[j-nsp] ex4500 best-effort drops nowhere near congested
joel jaeggli
joelja at bogus.com
Thu May 2 13:57:17 EDT 2013
On 5/2/13 10:27 AM, Jeff Wheeler wrote:
> On Wed, May 1, 2013 at 8:27 PM, ryanL <ryan.landry at gmail.com> wrote:
>> i'm guessing this is a buffer thing, but i can't explain why it only
>> happens on my 1ge ports and not when i punt the traffic over an 10ge
> Yes, it is a buffer thing. A 10GE interface is basically never going
> to not have time to transmit frames unless it is receiving from 10 or
> more 1GE interfaces at the same instant, steadily, for long enough to
> fill the buffer; or there is at least one 10GE interface also talking
> to it. On the other hand, two 1GE interfaces transmitting toward the
> same out-going 1GE port can fill its buffer.
>
> This is sometimes not obvious, because you look at the long-term
> traffic and see a few hundred Mb/s, thinking, "why is there packet
> loss?" You must keep in mind that the available buffer on modern ToR
> switches is often less than 1ms worth of traffic.

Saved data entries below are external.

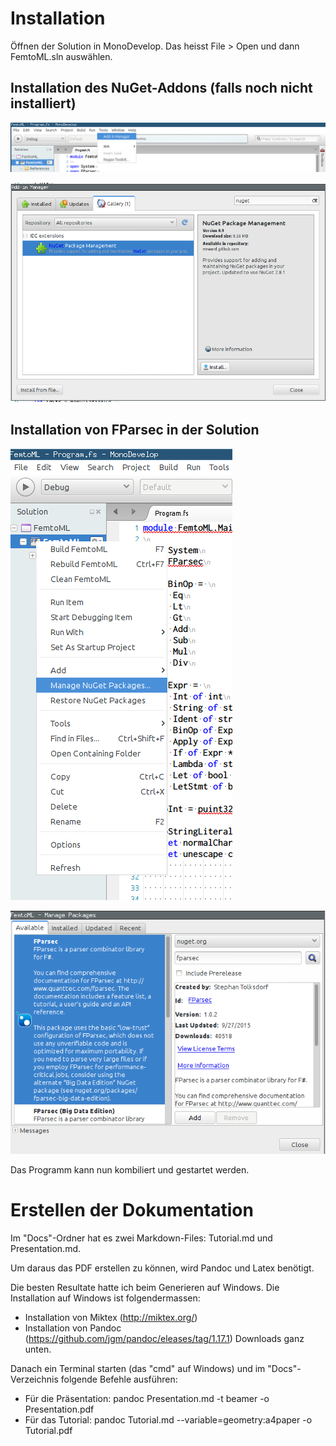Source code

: # Installation

Öffnen der Solution in MonoDevelop. Das heisst File > Open und dann
FemtoML.sln auswählen.

## Installation des NuGet-Addons (falls noch nicht installiert)

![Install Nuget Schritt 1](Docs/FemtoML-Install-Nuget.png "Install Nuget Schritt 1")

![Install Nuget Schritt 2](Docs/FemtoML-Install-Nuget2.png "Install Nuget Schritt 2")

## Installation von FParsec in der Solution

![Install FParsec Schritt 1](Docs/FemtoML-Nuget-Menu.png "Install FParsec Schritt 1")

![Install FParsec Schritt 2](Docs/FemtoML-Install-Fparsec.png "Install FParsec Schritt 2")

Das Programm kann nun kombiliert und gestartet werden.

# Erstellen der Dokumentation

Im "Docs"-Ordner hat es zwei Markdown-Files: Tutorial.md und Presentation.md.

Um daraus das PDF erstellen zu können, wird Pandoc und Latex benötigt.

Die besten Resultate hatte ich beim Generieren auf Windows. Die Installation auf Windows
ist folgendermassen:

* Installation von Miktex (http://miktex.org/)
* Installation von Pandoc (https://github.com/jgm/pandoc/eleases/tag/1.17.1) Downloads
ganz unten.

Danach ein Terminal starten (das "cmd" auf Windows) und im "Docs"-Verzeichnis folgende Befehle ausführen:

* Für die Präsentation: pandoc Presentation.md -t beamer -o Presentation.pdf
* Für das Tutorial: pandoc Tutorial.md --variable=geometry:a4paper -o Tutorial.pdf
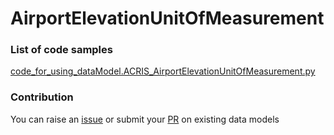 # AirportElevationUnitOfMeasurement

### List of code samples 

<!-- 50-List of code -->

<!-- [code entry](link) -->
[code_for_using_dataModel.ACRIS_AirportElevationUnitOfMeasurement.py](https://github.com/smart-data-models/dataModel.ACRIS/blob/master/AirportElevationUnitOfMeasurement/code/code_for_using_dataModel.ACRIS_AirportElevationUnitOfMeasurement.py)


<!-- /50-List of code -->

### Contribution
You can raise an [issue](https://github.com/smart-data-models/dataModel.ACRIS/issues) or submit your [PR](https://github.com/smart-data-models/dataModel.ACRIS/pulls) on existing data models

ex4500 has like 4MB of shared buffer per PFE which is not really enough
to absorb a lot of microburst type activity.
> The "buffer bloat" discussion of recent years has not done us any
> favors. Many customers now think that buffers have historically been
> too big. In fact, they were just often used incorrectly / configured
> badly. Now we are not evaluating purchases based on having sufficient
> buffer, so vendors have spent years developing products that ... lack
> sufficient buffer.
Well it's a bit different circumstances between tiny CPE routers sitting
on dsl or cable endpoint and and a 48port 10Gbe switch. design-wise a
TOR has either whatever shared memory fits in the asic, or a large
external buffer. There's literally no options in between. so a 1/10Gb/s
TOR like the force10 s60 might have 2GB of shared packet buffer, while
an like an arista 7050s-64 would have 9MB for all the ports, assuming
you run it as all 10Gb/s rather than 100/1000/10000/40000 mixes of
ports it can cut-through-forward to every port which goes a long way
toward ameliorating your exposure to shallow buffers.